Dataset records:
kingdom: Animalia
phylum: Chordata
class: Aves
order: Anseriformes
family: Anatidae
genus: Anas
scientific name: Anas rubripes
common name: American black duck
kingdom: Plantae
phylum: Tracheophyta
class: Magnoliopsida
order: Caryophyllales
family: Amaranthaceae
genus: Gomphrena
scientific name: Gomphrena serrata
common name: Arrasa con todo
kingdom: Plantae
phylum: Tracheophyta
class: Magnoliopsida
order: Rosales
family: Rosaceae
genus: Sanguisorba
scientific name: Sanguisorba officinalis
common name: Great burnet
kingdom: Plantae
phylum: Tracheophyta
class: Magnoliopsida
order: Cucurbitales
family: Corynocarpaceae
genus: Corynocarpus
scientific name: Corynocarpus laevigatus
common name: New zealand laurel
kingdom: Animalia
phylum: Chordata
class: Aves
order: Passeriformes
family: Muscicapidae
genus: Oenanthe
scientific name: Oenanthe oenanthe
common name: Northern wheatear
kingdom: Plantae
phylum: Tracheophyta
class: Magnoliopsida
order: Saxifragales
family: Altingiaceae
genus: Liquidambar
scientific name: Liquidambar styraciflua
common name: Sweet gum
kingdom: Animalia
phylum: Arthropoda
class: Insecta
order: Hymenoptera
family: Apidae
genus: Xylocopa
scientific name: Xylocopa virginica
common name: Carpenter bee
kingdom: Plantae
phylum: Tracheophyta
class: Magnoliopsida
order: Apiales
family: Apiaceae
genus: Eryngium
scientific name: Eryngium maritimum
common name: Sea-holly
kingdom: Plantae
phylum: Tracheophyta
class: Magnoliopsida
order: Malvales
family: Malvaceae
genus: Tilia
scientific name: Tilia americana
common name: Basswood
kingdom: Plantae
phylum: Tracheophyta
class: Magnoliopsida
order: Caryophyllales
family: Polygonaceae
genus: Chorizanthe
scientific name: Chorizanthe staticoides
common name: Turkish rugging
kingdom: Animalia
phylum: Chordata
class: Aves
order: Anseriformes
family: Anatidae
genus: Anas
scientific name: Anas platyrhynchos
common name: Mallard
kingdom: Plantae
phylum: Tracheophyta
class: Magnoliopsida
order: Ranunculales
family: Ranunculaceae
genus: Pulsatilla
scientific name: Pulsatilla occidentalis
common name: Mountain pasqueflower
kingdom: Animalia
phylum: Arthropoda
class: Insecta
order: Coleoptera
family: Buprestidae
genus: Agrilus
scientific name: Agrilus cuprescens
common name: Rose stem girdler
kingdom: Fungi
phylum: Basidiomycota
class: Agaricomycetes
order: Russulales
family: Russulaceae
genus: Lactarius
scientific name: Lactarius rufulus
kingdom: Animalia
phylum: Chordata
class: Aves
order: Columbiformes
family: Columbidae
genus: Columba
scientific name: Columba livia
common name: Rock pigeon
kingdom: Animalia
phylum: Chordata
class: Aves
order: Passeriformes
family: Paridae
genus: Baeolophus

* [EXERCISE DIRECTIONS] Reproduce word for word the lines from the one containing "family: Altingiaceae" through the last line of the rows, inclusive.

* [FINISHED TASK]
family: Altingiaceae
genus: Liquidambar
scientific name: Liquidambar styraciflua
common name: Sweet gum
kingdom: Animalia
phylum: Arthropoda
class: Insecta
order: Hymenoptera
family: Apidae
genus: Xylocopa
scientific name: Xylocopa virginica
common name: Carpenter bee
kingdom: Plantae
phylum: Tracheophyta
class: Magnoliopsida
order: Apiales
family: Apiaceae
genus: Eryngium
scientific name: Eryngium maritimum
common name: Sea-holly
kingdom: Plantae
phylum: Tracheophyta
class: Magnoliopsida
order: Malvales
family: Malvaceae
genus: Tilia
scientific name: Tilia americana
common name: Basswood
kingdom: Plantae
phylum: Tracheophyta
class: Magnoliopsida
order: Caryophyllales
family: Polygonaceae
genus: Chorizanthe
scientific name: Chorizanthe staticoides
common name: Turkish rugging
kingdom: Animalia
phylum: Chordata
class: Aves
order: Anseriformes
family: Anatidae
genus: Anas
scientific name: Anas platyrhynchos
common name: Mallard
kingdom: Plantae
phylum: Tracheophyta
class: Magnoliopsida
order: Ranunculales
family: Ranunculaceae
genus: Pulsatilla
scientific name: Pulsatilla occidentalis
common name: Mountain pasqueflower
kingdom: Animalia
phylum: Arthropoda
class: Insecta
order: Coleoptera
family: Buprestidae
genus: Agrilus
scientific name: Agrilus cuprescens
common name: Rose stem girdler
kingdom: Fungi
phylum: Basidiomycota
class: Agaricomycetes
order: Russulales
family: Russulaceae
genus: Lactarius
scientific name: Lactarius rufulus
kingdom: Animalia
phylum: Chordata
class: Aves
order: Columbiformes
family: Columbidae
genus: Columba
scientific name: Columba livia
common name: Rock pigeon
kingdom: Animalia
phylum: Chordata
class: Aves
order: Passeriformes
family: Paridae
genus: Baeolophus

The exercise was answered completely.